[TriLUG] SCSI vs. SATA in theory
Jason Tower
jason at cerient.net
Thu Feb 10 14:44:10 EST 2005
sata drives are not substantially different from traditional ide drives,
they just have a different controller and interface. the only
exception that i know of are the wd raptors which are aimed at the
enterprise market and cost about the same as scsi.
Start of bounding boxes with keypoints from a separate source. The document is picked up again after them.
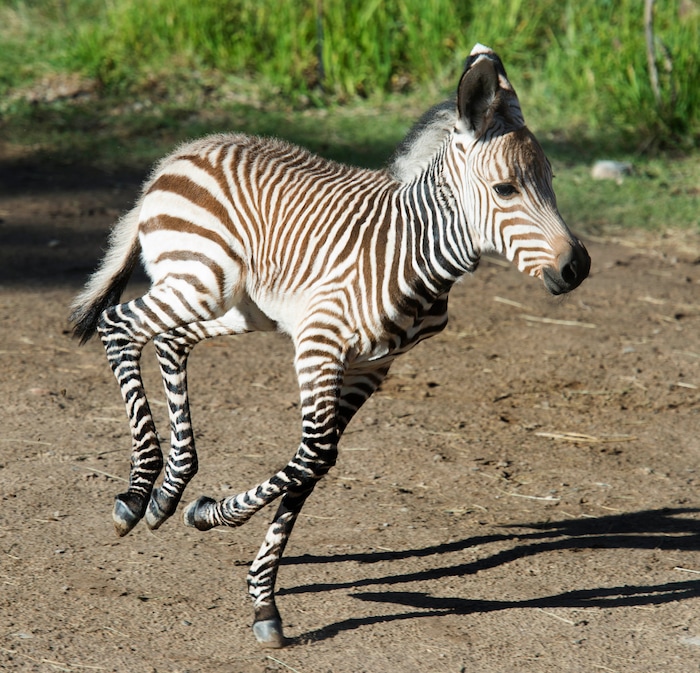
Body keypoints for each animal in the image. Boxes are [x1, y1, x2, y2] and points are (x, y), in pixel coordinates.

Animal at [70, 44, 590, 648]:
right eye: (506, 189)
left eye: (549, 180)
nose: (577, 268)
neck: (414, 252)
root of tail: (182, 154)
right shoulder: (319, 345)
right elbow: (315, 454)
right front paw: (212, 520)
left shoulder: (373, 367)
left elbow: (313, 466)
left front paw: (259, 593)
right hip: (201, 282)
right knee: (118, 325)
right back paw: (136, 495)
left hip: (238, 306)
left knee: (170, 341)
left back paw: (169, 489)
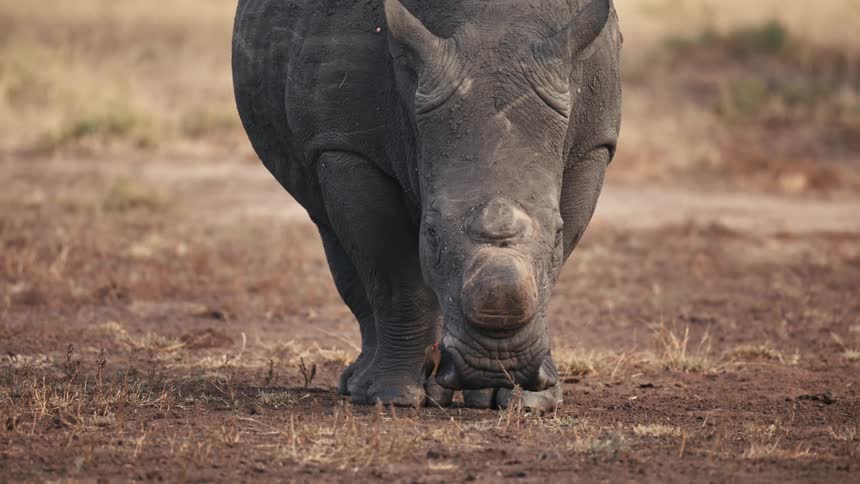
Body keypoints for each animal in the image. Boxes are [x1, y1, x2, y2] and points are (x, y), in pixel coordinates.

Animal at [232, 0, 622, 410]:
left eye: (558, 234)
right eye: (432, 233)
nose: (495, 360)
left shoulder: (593, 144)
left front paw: (529, 400)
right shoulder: (347, 147)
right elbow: (394, 273)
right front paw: (392, 396)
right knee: (333, 234)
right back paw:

therefore, if reliability is truly a concern and you want to do the job
right, then you really only have one option - scsi. and since that
isn't 100% foolproof, you still need backup of some sort. use sata/ide
for that purpose - dense, cheap, and if it fails you haven't lost
anything. but if reliability is the goal, stick with scsi.
jason
On Thursday 10 February 2005 14:32, Greg Brown wrote:
> Do mean time between failure rates between SCSI and SATA differ
> greatly in the field? Most IDE drives seem to live 3-5 years under
> moderate use and I'm fairly certain that SCSI can go much further
> then that, but what about SATA? I have to spec out my home server
> that I want to build once the wife's bonus arrives and I'm thinking
> about drives. I have lots of OLD data that I could probably part
> with (old laptop files from companies I no longer work for, etc) but
> I don't want to - you never know when those five year old Lucent
> files might come in handy!
>
> :)
>
> I've been looking towards SATA for the large-volume storage and
> thinking about SCSI for my heavily used partitions (web, database,
> tmp).
>
> Does adding a SCSI drive just for high duty-cycle partitions rally
> matter? Can I get away with just having everything on one, big SATA
> drive? I normally only get one chance over five years to build a
> really nice server, so I want to get this right.